Hold the lagerphone: Pearse’s mutant instrument for family concert

INSTRUMENTAL: Pearse Hoare with his custom-made "didge-bodhran - lager- harp" instrument. Picture: Reg Ryan

By NOEL MURPHY

‘THE lagerphone has been around for years,
‘To make one, you drink a lot of beers,
‘You shake it up and down,
‘Or you beat it on the ground,
‘In the Didgi-Bodhran-Lager-Harp Song.’
…………

NOW there’s some great lyrics; pure Aussie craftsmanship from the pen of South Geelong concretor and Irish music fan Pearse Hoare.
His DBLH Song, excuse the abbreviation, was written for an annual family concert hosted by sister Kath at Halls Gap.
Brother-in-law Bernie Woolfrey ran up the idea of a lagerphone contest and Pearse applied his tradie’s nous with a few bits of pipe and duct tape to threw himself into the fray.
“I decided to gain an advantage over my worthy opponents by creating my own, made out of a didge with lagerphone attached and an Irish bodhran and a harmonica. I added a whistle on one night,” Pearse told the Independent.
“I made the lagerphone myself with the bottle tops nailed to a couple of pieces of ply.
“I realised there’s not many songs you can do on didgi-bodhran-lager-harp so, being an ideas man, I wrote one and I called it The Didgi-Bodhran-Lager-Harp Song because, like I told you, I’m an ideas man.”
The competition was fierce, Pearse related.

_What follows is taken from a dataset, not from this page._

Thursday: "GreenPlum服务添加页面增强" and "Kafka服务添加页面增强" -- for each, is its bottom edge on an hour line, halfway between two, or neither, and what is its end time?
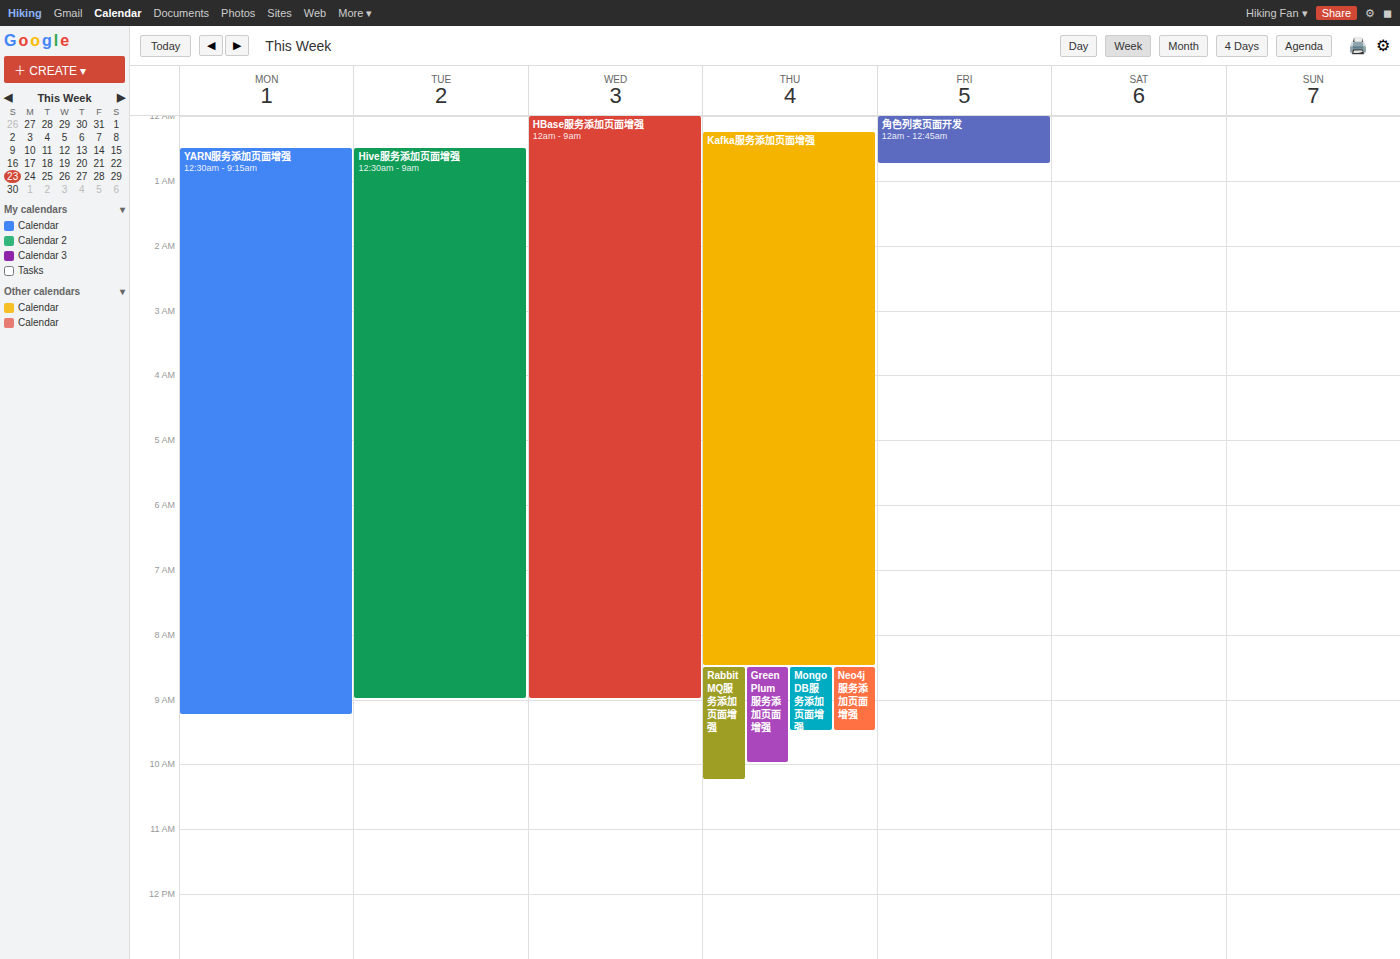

The prize was a lagerphone master-crafted by Woolfrey.
But it wasn’t destined to be his.
“For some reason Kath, being a judge, disqualified me. I didn’t win it, I was never going to win it – one of the kids did.”
When not fashioning musical aberrations, Pearse works on a collection of short stories. He’s pretty mum about them for the time being but offered a little about one yarn, involving himself and mates in their early 20s renting a house without a shower.
Footy training and games provided a wash four times a week but three days of BO prompted them to join a basketball side to sweeten their armpits earlier in the week.
“We couldn’t play to save ourselves,” he admitted.
It might not be Shakespeare just yet but there’s sure to plenty of Aussie grit and humour.
As for his didgi-bodhran whatsit, it’s available for use by the punters who frequent Pearse’s local watering hole, the Valley Inn Hotel.
But there’s a catch.
“Yeah, sure, anyone can have a go on it but it’ll cost them a beer,” he said.